Changes throughout the rest of the province are equally striking: a patch of light green in the north is replaced by purple, representing a shift from a mostly barren alpine zone to one hospitable to forests of spruce and subalpine fir. A light blue patch representing lodgepole pine forest in the Southern Interior gives way to a climatic zone more suited to Douglas fir.
The expected shifting of the province’s climate zones doesn’t mean that all the spruce, pine and fir now growing near Prince George, for example, will be dead by 2080; it means that because those trees won’t be growing in conditions ideally suited to their species, they’ll be susceptible to threats such as drought, disease and insects. The aim of current research undertaken by Aitken and others is to ensure that B.C.’s forests of tomorrow will be suited to their environments and will be healthy enough to withstand whatever threats may be in store.
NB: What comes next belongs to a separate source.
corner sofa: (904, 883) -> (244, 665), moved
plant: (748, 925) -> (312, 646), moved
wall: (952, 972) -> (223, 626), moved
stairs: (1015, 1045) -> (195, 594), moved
In the remote reaches of Surrey, sandwiched between industrial parks and farmland, sits a non-descript 3,600-square-metre facility that at first glance is indistinguishable from nearby warehouses. The Tree Seed Centre, operated by the Ministry of Forests, Lands and Natural Resource Operations, is ground zero in the province’s reforestation efforts; every one of the two hundred million seedlings planted on Crown land annually passes through its doors.
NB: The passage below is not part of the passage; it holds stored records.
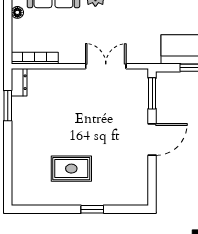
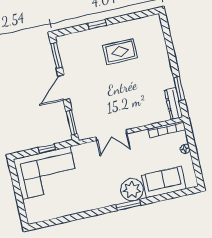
floor lamp: (17, 12) -> (185, 149), moved
dresser: (19, 82) -> (173, 104), width x1.44
window: (152, 182) -> (57, 55), added

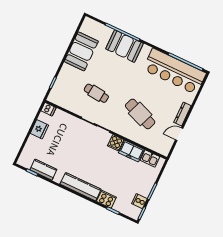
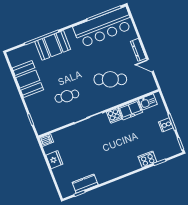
door: (179, 134) -> (150, 65), hinge flipped
kitchen counter: (81, 187) -> (122, 169), removed
cooker: (139, 201) -> (166, 125), moved

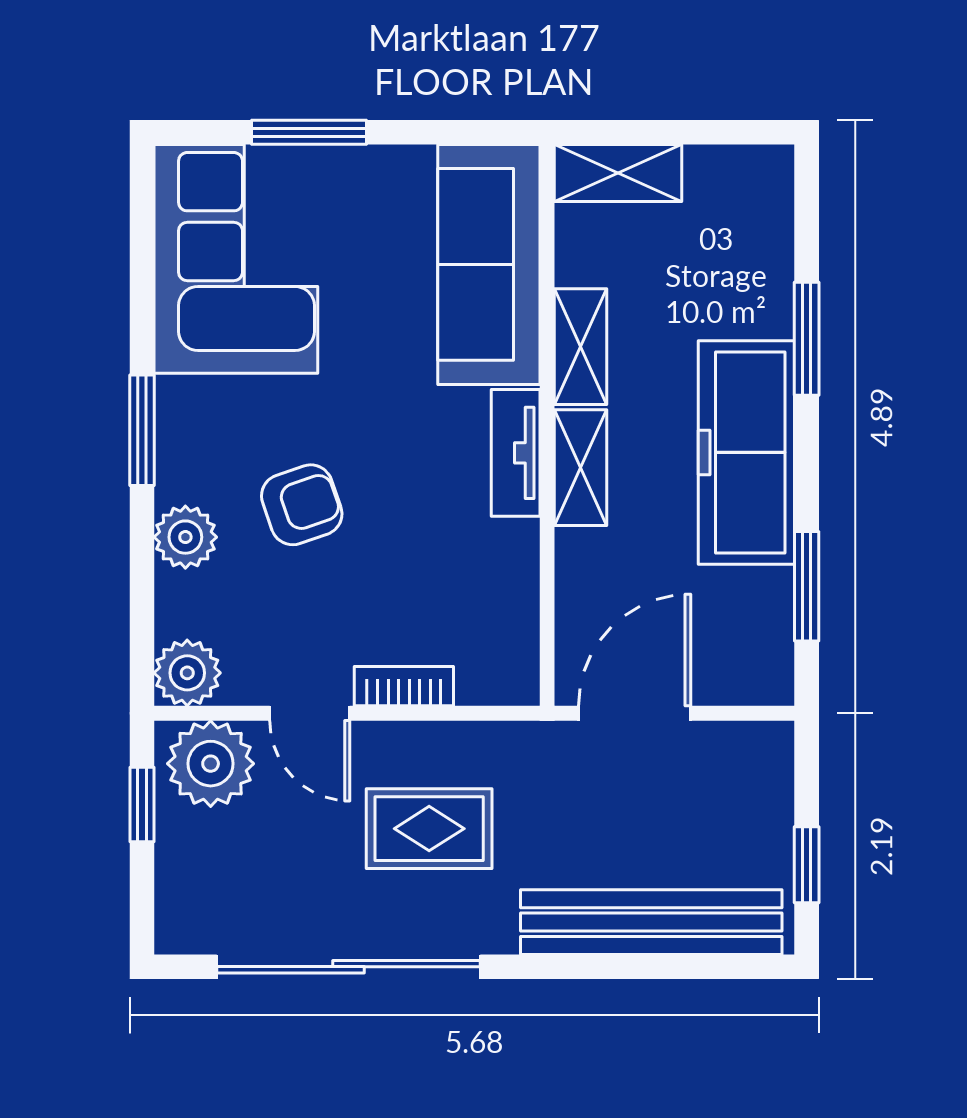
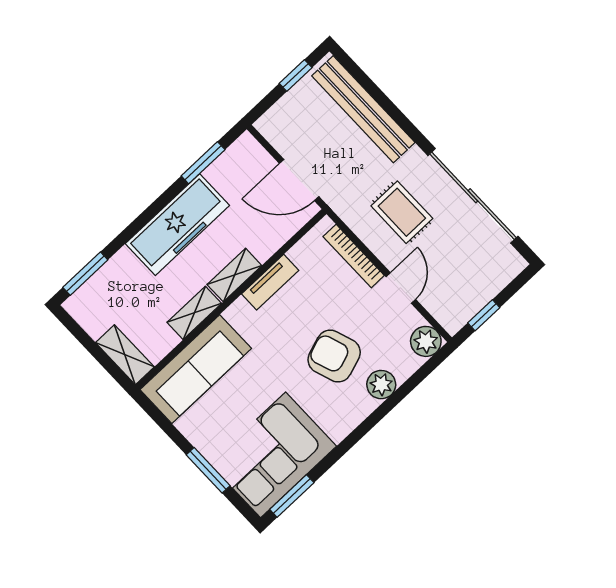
window: (807, 339) -> (85, 274), moved
window: (142, 430) -> (292, 496), moved
tv unit: (516, 453) -> (270, 282), moved
armchair: (302, 505) -> (334, 356), width x1.38, depth x1.38
bookcase: (404, 686) -> (354, 256), width x1.56
plant: (211, 764) -> (449, 305), removed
Outside the centre, metal racks bearing lumpy burlap sacks extend the length of a corrugated tin wall. The sacks—each bearing a tag with a hand-written registration number (identifying where the cones were collected, when and by whom)—contain an assortment of cones, collected from around the province and representing B.C.’s dominant tree species: fir, hemlock, larch, pine, spruce and cedar. Each seed will be tracked through SPAR, the province’s Seed Planting and Registration database, as it is processed in the centre, shipped to a nursery and finally planted in the wild.
If the climatic projections and genetic profiling underway today prove accurate, the seedlings arriving at the centre today will one day populate healthy forests that are resilient in the face of whatever diseases or infestations the future may have in store. If not, it won’t necessarily mean the death of B.C. forests: new trees will continue to rise, filling in the bare patches left by the most recent infestation, disease or wildfire. But the cycle of devastation and regrowth will likely be repeated with increasing frequency, leaving a patchwork quilt of unhealthy trees. Either way, we can be sure of one thing: the forests our grandchildren walk in will be very different from those we grew up with.